The bourgeoise have been given a bad press by great artists. For the Spanish surrealist film-maker Luis Buñuel they were shallow, hapless victims of circumstance who despite sitting around a dining table found it impossible to get dinner.
They didn’t fair any better in Stephen Sondheim’s final musical Here and Now, which received its UK premiere at the National and was inspired by Buñuel. And now here they are, back at the venerable venue in Maxim Gorky’s 1905 full-frontal attack on the demographic.
His play is a response to Chekhov’s much more sympathetic The Cherry Orchard, which was written just two years earlier. Gorky’s by contrast is a deeply unflattering portrait of feckless privilege and predicts the class is a doomed soon-to-be-extinct species.
Robert Hastie’s production swerves any temptation to deploy Chekhovian tropes. There is no samovar bubbling in the corner. The silver birch forest that so often forms the backdrop to Russian drama is depicted here as a copse of plain-sawn soaring timbers. Indeed Peter McKintosh’s design is an exhibition of carpentry, from the wooden bare beams and walls of the dacha owned by wealthy lawyer Sergei Bassov (Paul Ready) to the planks of boardwalks that serve as the forest floor for the exterior scenes. This is where Bassov’s fellow nouveau-riche friends and his family gather during steaming hot Russian summers.

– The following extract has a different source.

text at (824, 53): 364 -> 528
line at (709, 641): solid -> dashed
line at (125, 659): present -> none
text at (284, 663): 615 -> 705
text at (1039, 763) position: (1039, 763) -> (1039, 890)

The air is as heavy with dissatisfaction as it is humidity. Served by the deadpan working classes as if they are fattening up their employers before slaughter, Gorky’s bourgeoisie are an irredeemably self-pitying bunch who complain about the shallowness of life yet do nothing to deepen it.

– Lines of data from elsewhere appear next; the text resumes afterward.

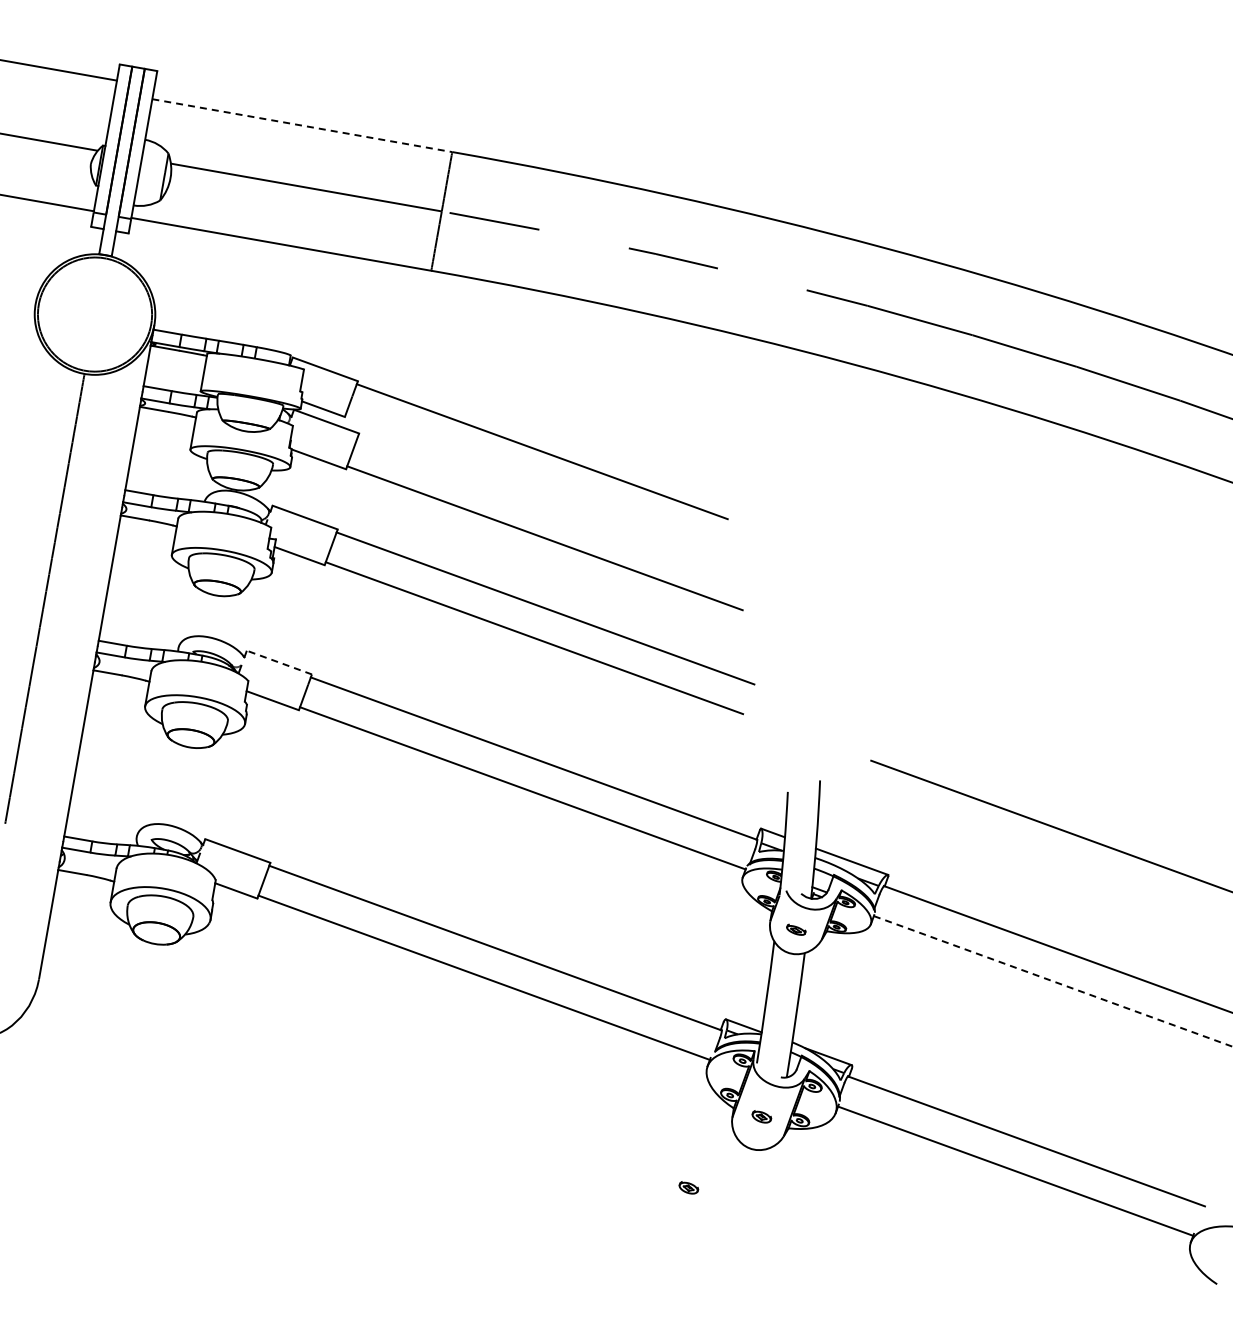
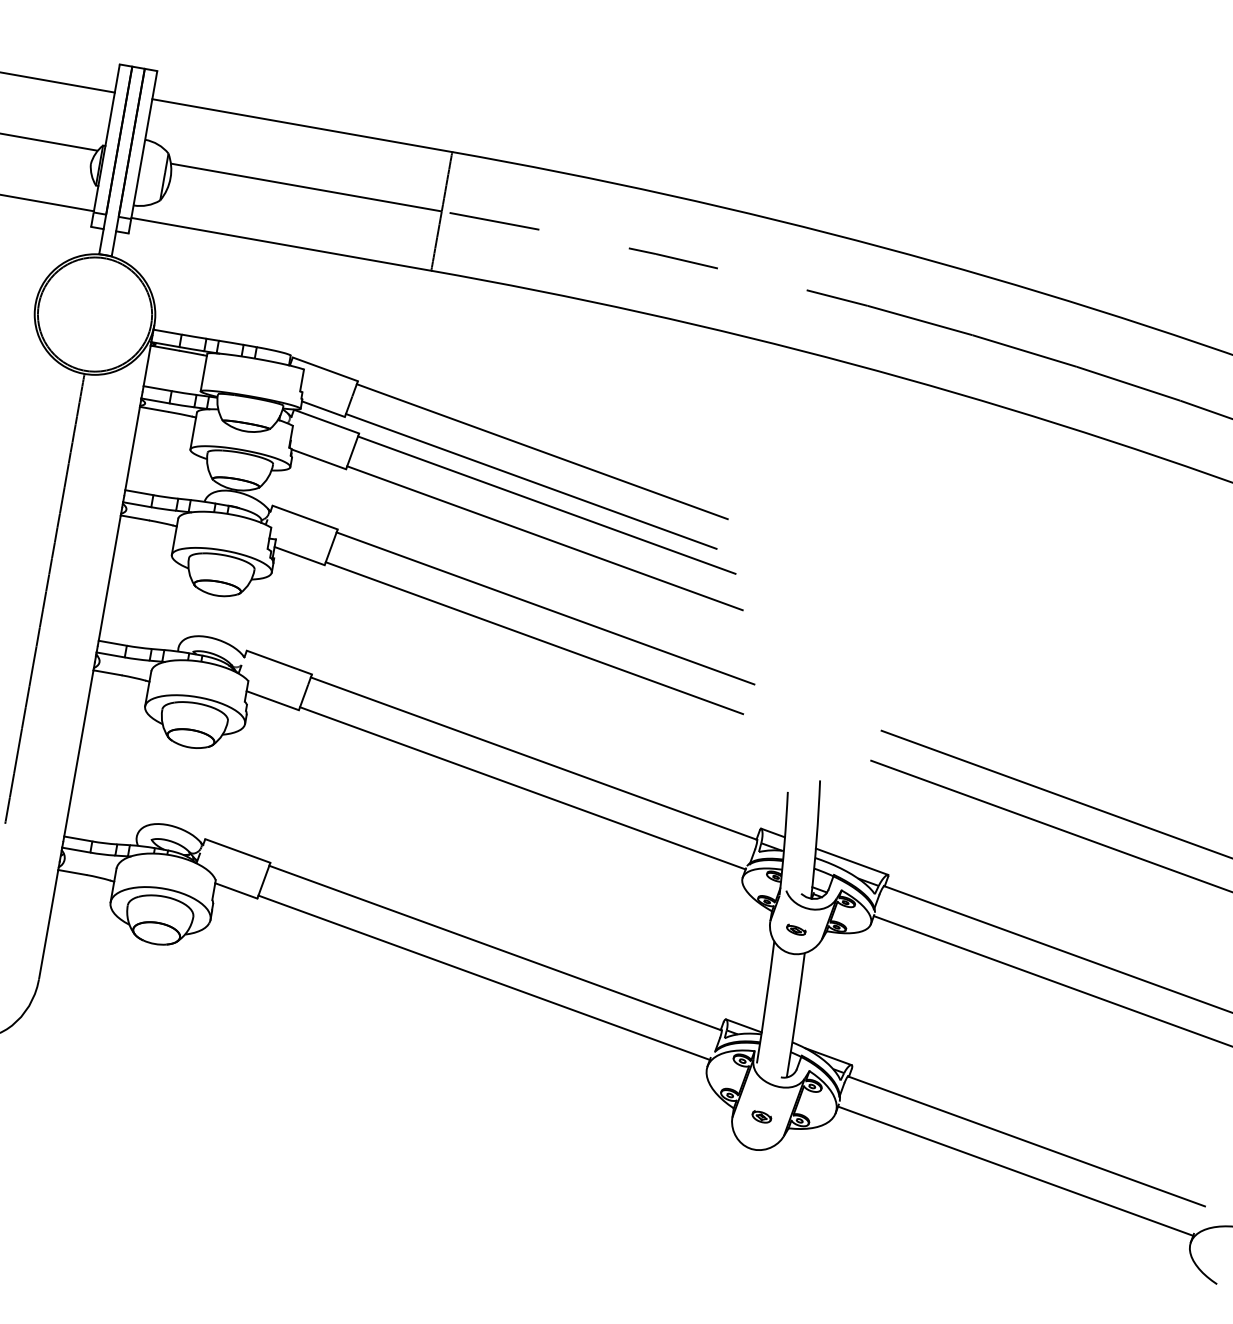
line at (59, 70) position: (59, 70) -> (58, 82)
line at (302, 125): dashed -> solid
line at (530, 481): none -> present
line at (546, 504): none -> present
line at (279, 662): dashed -> solid
line at (1055, 793): none -> present
line at (1053, 981): dashed -> solid
part at (688, 1187): present -> none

For Ready’s guffawing Bassov everything is as it should be. Or it would be if only his wife Varvara (Sophie Rundle) didn’t have such disdain for him and their peers. In the age of Andrew Mountbatten Windsor it is easy to see in these early 20th-century Russians who are disconnected from the rest of their society, our own privileged classes. Except it is difficult to imagine our lot tormented by the idea of living a life without meaning. Certainly this new translation by Nina Raine and her brother Moses makes us think about the here and now as much Russia then. Their script captures the sense of being on the brink of massive and possibly violent change, and also the condition of being helpless to do anything about it.
Once again Ready, who is best known as the cuddly, harmless hand-flapper Kevin in the TV comedy Motherland, shows a pitiless malign side to his acting talents just as he did with his Macbeth and his Cardinal in Zinnie Harris’s version of The Duchess of Malfi.
Rubbed the wrong way his avuncular Bassov reveals a bitter mean streak. Also excellent is Alex Lawther as his lovelorn brother-in-law Vlass who worships the ground the older doctor Maria Lvovna (Justine Mitchell) walks on even though she is old enough to be his mother.
That she loves him too makes the relationship no more possible, no less tragic and their desperation no less funny. Yet ours is an uneasy laughter, as if we know that a version of the drastic change that is coming for them is also coming for us.